As a high-income earning physician, you deserve a McMansion, right? How much house can you buy on your income?
Suppose that you are the average physician that we discussed in an earlier post. You are making $200,000 annually. According to this example, you have approximately $131,000 for living expenses and miscellaneous expenses.
Unless you will be paying for a house entirely with cash, you will likely take out a mortgage. In standard home loan mortgages, a down payment of 20% will usually afford you the lowest interest rate. For a $200,000 home, you will need to scrounge up $40,000 for a down payment, plus a few extra thousand dollars for miscellaneous home expenses such as moving expenses, furniture, and additional taxes.
In our example, if our new physician rents an apartment for the first year and lives a moderately lavish lifestyle, she will have $51,000 left for savings. That leaves plenty to put towards the down payment for If that entire amount is directed towards the down payment on a home, you can purchase a $255,000 home. If our doctor wishes to have a larger home (loan of greater than $417,000), she could take out a jumbo loan.
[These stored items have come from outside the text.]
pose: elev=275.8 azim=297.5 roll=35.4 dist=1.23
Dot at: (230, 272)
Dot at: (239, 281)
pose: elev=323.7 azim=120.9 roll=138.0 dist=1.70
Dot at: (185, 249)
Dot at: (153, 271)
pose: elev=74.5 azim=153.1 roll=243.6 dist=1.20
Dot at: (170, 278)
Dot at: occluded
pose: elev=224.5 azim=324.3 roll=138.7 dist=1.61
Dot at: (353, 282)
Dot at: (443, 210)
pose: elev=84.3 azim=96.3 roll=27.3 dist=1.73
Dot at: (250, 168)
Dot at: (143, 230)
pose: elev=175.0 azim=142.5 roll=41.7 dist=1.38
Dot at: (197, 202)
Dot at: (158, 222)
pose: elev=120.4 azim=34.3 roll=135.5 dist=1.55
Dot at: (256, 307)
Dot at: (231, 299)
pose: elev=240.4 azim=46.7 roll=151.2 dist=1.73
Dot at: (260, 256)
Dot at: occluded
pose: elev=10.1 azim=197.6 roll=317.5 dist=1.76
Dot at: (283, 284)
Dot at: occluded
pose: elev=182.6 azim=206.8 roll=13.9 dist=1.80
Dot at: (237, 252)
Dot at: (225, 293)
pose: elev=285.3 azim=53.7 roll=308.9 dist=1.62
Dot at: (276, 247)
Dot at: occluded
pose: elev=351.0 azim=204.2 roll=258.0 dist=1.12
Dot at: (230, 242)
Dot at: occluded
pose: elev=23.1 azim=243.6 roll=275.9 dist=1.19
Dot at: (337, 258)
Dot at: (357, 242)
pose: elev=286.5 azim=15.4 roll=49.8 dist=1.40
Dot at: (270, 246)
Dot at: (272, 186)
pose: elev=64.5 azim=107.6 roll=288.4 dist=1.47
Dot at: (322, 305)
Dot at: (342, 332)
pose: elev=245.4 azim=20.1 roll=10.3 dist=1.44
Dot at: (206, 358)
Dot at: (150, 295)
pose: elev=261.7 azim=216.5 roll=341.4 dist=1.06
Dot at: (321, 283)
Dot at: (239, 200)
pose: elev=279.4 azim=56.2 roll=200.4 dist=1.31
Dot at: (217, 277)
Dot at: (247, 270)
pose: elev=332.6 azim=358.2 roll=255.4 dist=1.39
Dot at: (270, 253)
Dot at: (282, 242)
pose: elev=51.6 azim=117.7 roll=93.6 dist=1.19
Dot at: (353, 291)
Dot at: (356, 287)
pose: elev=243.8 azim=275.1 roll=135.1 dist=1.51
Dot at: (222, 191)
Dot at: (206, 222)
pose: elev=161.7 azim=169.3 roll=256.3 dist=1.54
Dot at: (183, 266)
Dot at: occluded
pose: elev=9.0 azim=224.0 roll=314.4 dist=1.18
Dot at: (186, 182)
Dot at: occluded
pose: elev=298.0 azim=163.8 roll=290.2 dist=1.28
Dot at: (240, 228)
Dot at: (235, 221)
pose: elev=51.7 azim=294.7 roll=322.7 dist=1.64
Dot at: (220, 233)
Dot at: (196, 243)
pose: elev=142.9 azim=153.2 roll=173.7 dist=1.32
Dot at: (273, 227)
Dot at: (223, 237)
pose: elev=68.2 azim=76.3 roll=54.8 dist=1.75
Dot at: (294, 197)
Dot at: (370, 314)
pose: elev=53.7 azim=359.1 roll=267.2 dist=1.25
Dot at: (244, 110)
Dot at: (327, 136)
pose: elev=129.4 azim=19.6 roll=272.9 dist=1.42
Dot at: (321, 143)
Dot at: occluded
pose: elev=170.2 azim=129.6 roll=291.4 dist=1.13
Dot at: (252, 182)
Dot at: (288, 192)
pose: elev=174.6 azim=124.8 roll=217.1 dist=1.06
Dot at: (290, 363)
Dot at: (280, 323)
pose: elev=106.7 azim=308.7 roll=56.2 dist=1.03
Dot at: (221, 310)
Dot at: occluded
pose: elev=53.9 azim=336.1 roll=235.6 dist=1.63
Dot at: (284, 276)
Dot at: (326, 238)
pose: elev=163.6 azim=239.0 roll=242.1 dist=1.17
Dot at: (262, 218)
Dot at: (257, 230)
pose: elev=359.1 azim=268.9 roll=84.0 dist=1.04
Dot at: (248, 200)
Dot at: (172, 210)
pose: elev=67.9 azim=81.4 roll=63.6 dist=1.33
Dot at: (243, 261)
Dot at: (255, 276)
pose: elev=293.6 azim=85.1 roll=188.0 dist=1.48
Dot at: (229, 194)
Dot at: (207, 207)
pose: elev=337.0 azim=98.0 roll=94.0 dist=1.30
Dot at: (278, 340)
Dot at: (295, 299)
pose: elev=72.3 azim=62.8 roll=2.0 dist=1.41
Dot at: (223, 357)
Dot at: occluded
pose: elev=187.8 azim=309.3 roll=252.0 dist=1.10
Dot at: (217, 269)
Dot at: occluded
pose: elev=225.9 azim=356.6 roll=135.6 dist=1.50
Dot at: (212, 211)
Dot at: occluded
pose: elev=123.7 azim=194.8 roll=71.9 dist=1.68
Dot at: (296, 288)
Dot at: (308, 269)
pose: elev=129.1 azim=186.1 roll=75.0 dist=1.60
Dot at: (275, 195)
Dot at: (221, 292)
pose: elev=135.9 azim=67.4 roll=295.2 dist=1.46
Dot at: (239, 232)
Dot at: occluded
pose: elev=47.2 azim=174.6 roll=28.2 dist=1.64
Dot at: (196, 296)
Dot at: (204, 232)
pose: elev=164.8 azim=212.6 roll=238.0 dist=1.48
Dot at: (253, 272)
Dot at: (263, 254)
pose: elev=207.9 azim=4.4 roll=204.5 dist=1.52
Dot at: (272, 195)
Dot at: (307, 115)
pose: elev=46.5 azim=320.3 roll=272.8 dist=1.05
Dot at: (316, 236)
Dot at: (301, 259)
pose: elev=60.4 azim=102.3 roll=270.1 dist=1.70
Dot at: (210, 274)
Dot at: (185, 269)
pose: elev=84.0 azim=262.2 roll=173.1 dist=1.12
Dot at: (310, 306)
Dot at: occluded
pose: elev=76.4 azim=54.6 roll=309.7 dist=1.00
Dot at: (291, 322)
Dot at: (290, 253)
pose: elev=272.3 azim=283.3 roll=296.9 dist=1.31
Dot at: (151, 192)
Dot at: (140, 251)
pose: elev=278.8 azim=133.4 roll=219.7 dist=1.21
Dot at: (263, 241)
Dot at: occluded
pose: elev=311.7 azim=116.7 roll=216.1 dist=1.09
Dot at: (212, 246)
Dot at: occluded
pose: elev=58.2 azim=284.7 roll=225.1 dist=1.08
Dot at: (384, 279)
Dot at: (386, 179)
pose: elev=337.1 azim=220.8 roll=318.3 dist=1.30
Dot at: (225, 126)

Now, I know plenty of doctors who live in homes <$250,000, but I would venture a guess that the majority of doctors buy much larger and more expensive homes. How can this be manageable? The truth is that everyone is in a different scenario. Perhaps those with the larger home have a higher income. Perhaps they already have savings from prior jobs, the spouse, family…etc. Perhaps they’ve overextended their income. After all, a large percentage of physicians do not have much savings!